ACTIVITY: Look for the word "down" in the material below, then report each line where it occurs.

MATERIAL SUPPLIED:
------------------------------------------------------------
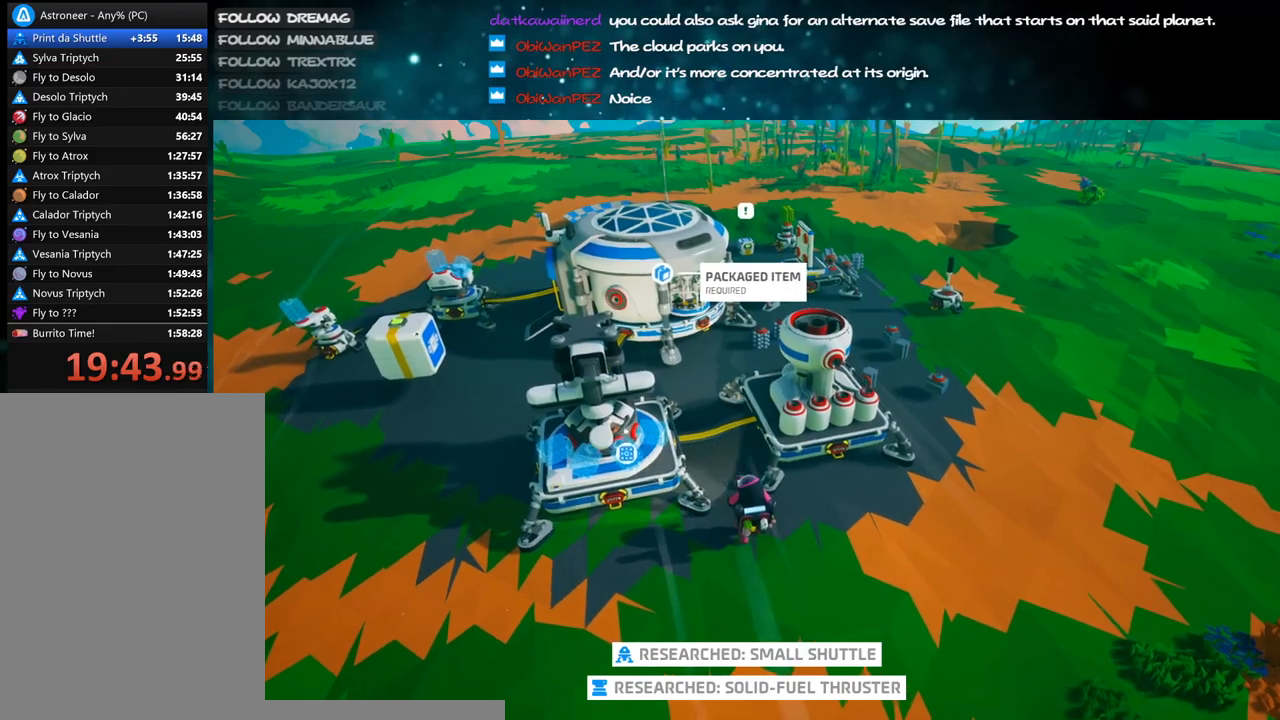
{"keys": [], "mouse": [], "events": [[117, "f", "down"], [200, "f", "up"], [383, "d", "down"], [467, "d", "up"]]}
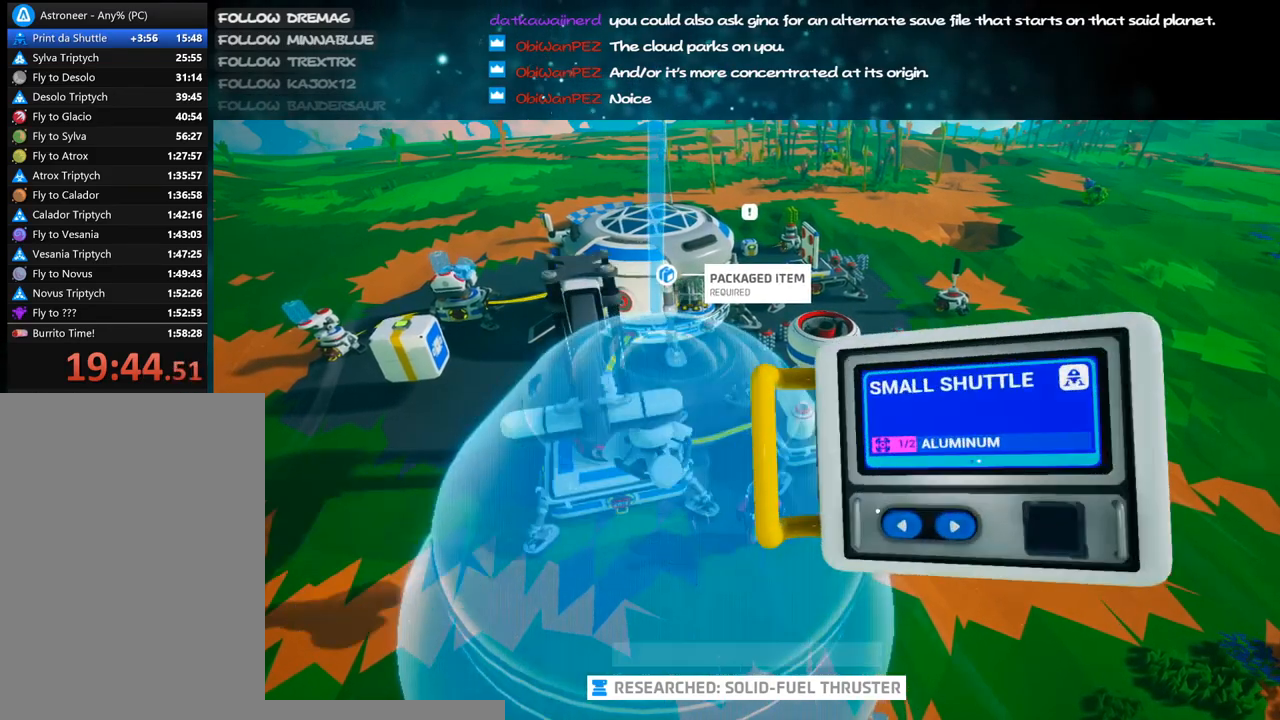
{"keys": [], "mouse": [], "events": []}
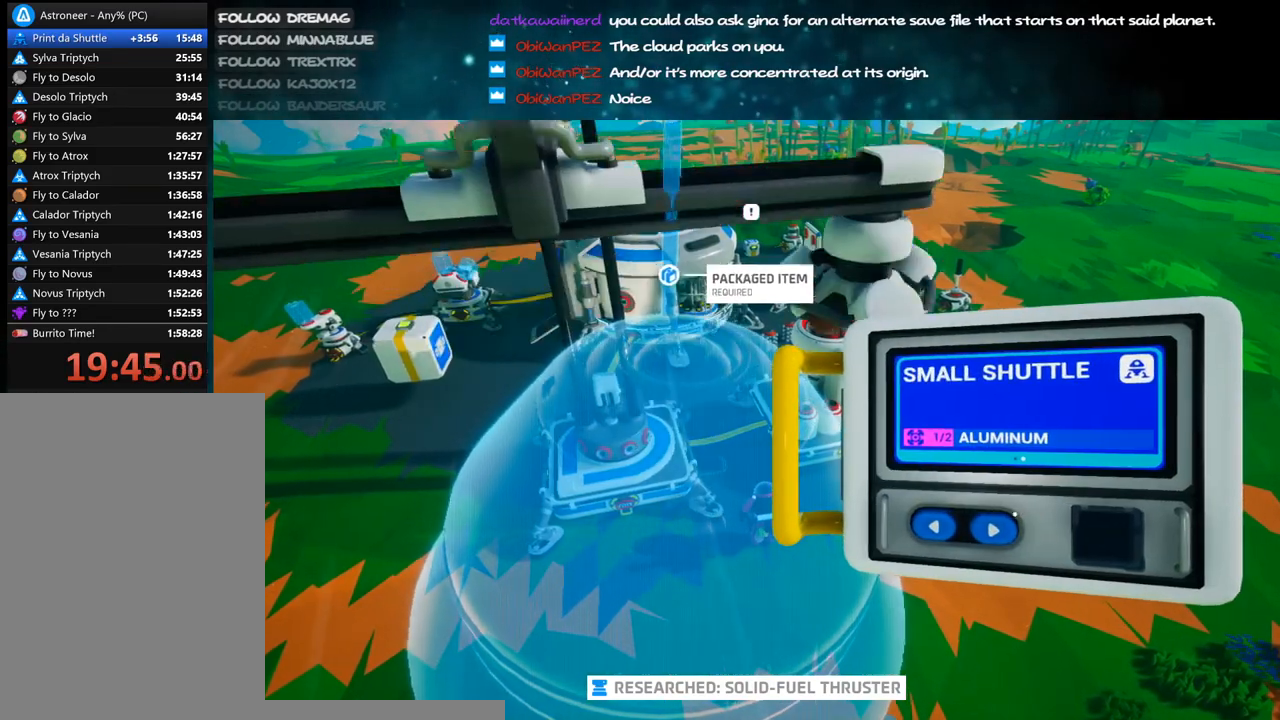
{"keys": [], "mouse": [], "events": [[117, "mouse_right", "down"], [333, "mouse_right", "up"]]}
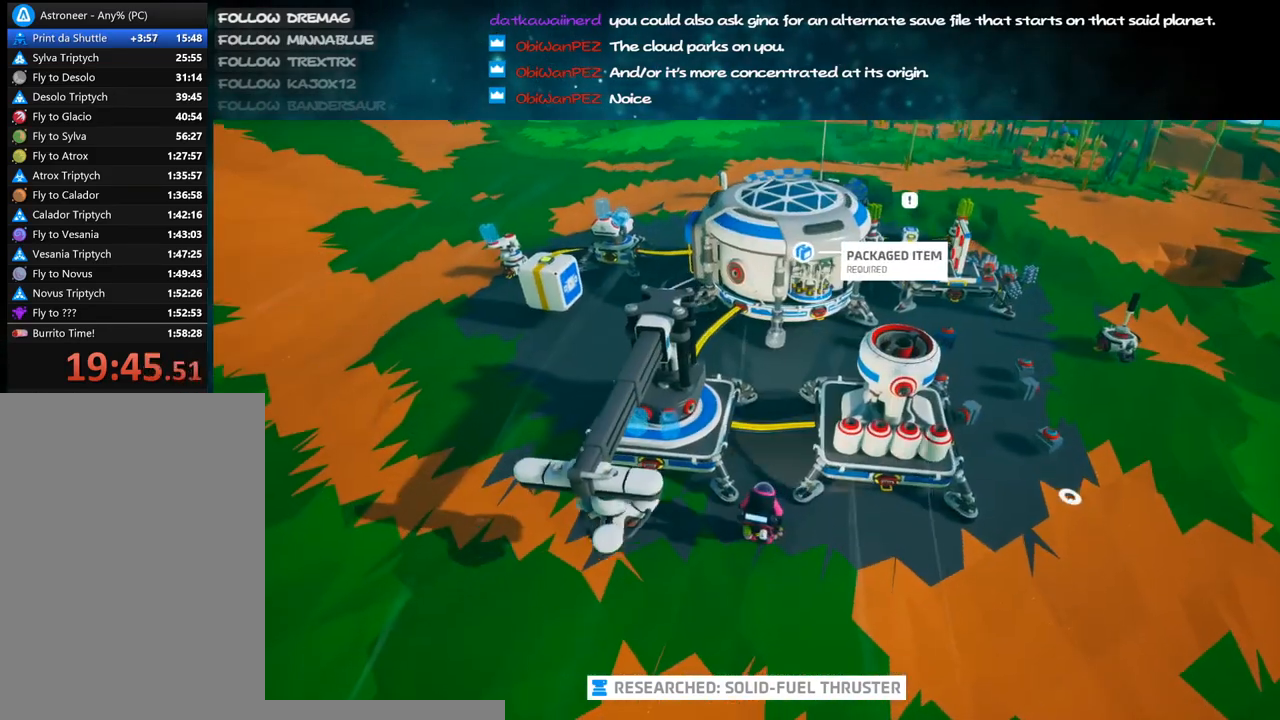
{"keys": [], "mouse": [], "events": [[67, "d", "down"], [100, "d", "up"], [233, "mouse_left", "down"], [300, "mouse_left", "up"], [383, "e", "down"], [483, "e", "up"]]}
------------------------------------------------------------
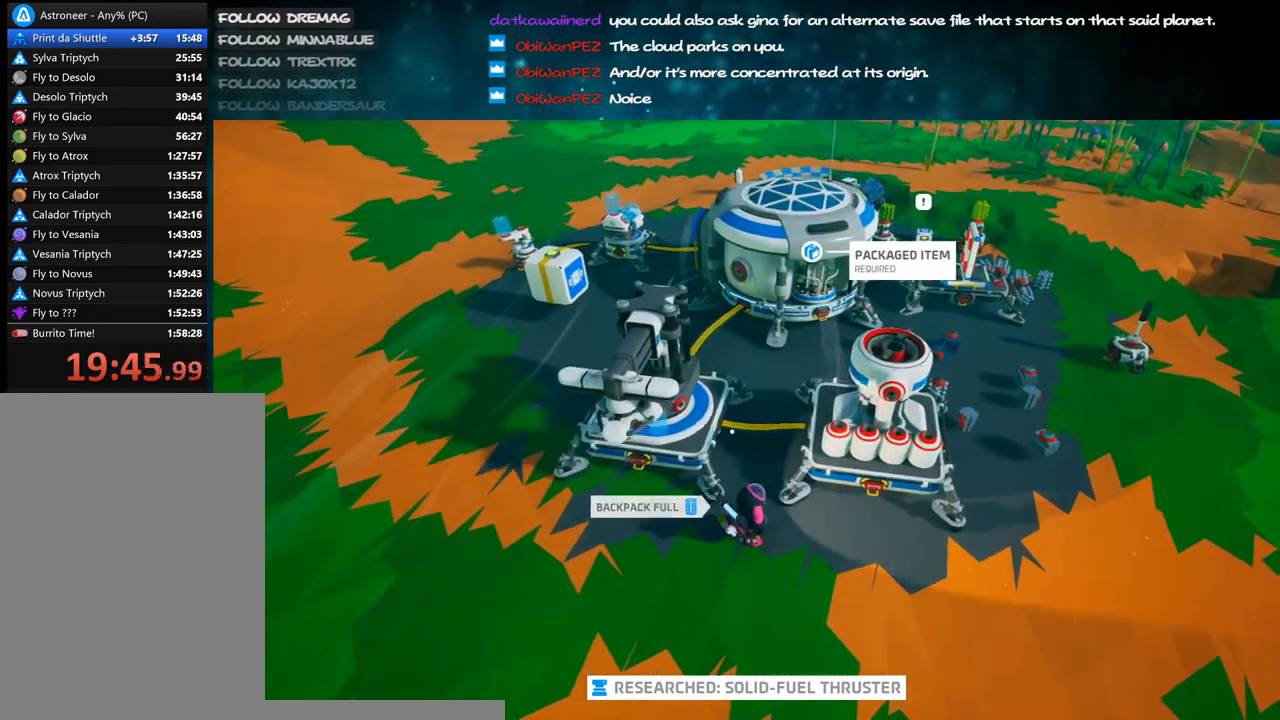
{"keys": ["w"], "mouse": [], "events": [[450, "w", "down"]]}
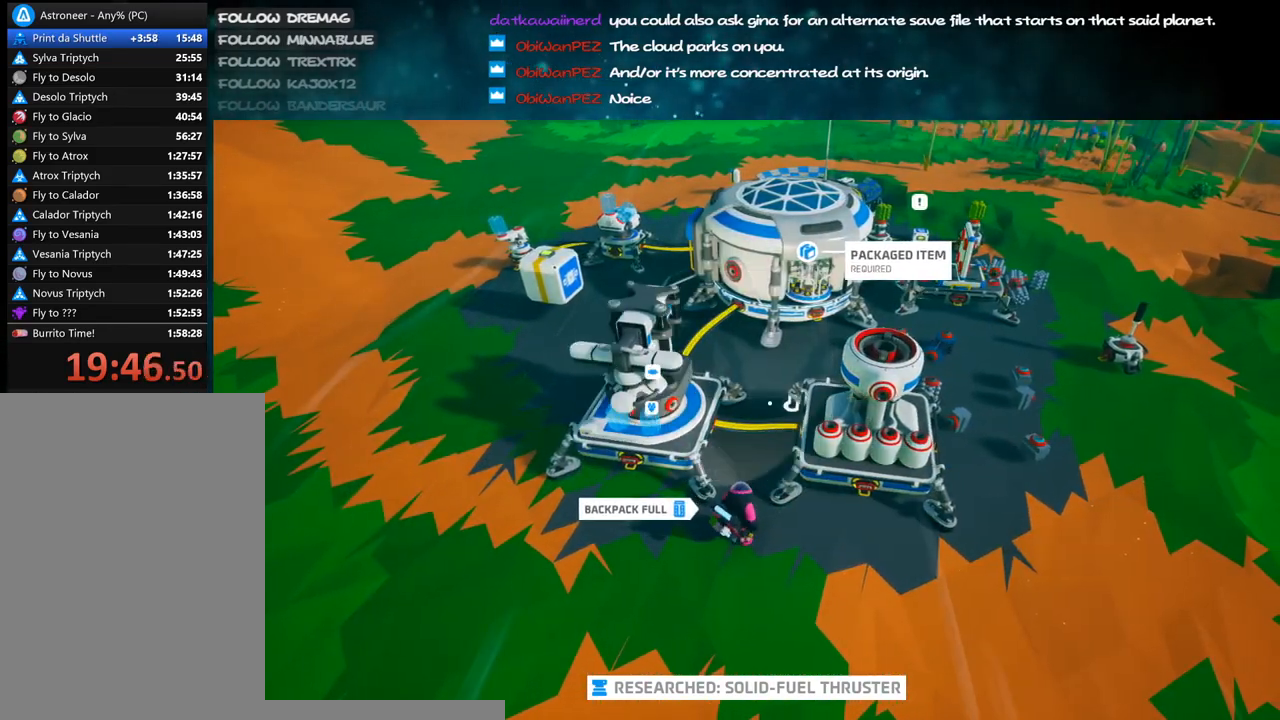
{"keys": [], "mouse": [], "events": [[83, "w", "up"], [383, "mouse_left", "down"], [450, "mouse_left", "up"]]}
------------------------------------------------------------
REPLY TO THE TASK:
{"keys": [], "mouse": [], "events": [[117, "f", "down"], [200, "f", "up"], [383, "d", "down"], [467, "d", "up"]]}
{"keys": [], "mouse": [], "events": [[117, "mouse_right", "down"], [333, "mouse_right", "up"]]}
{"keys": [], "mouse": [], "events": [[67, "d", "down"], [100, "d", "up"], [233, "mouse_left", "down"], [300, "mouse_left", "up"], [383, "e", "down"], [483, "e", "up"]]}
{"keys": ["w"], "mouse": [], "events": [[450, "w", "down"]]}
{"keys": [], "mouse": [], "events": [[83, "w", "up"], [383, "mouse_left", "down"], [450, "mouse_left", "up"]]}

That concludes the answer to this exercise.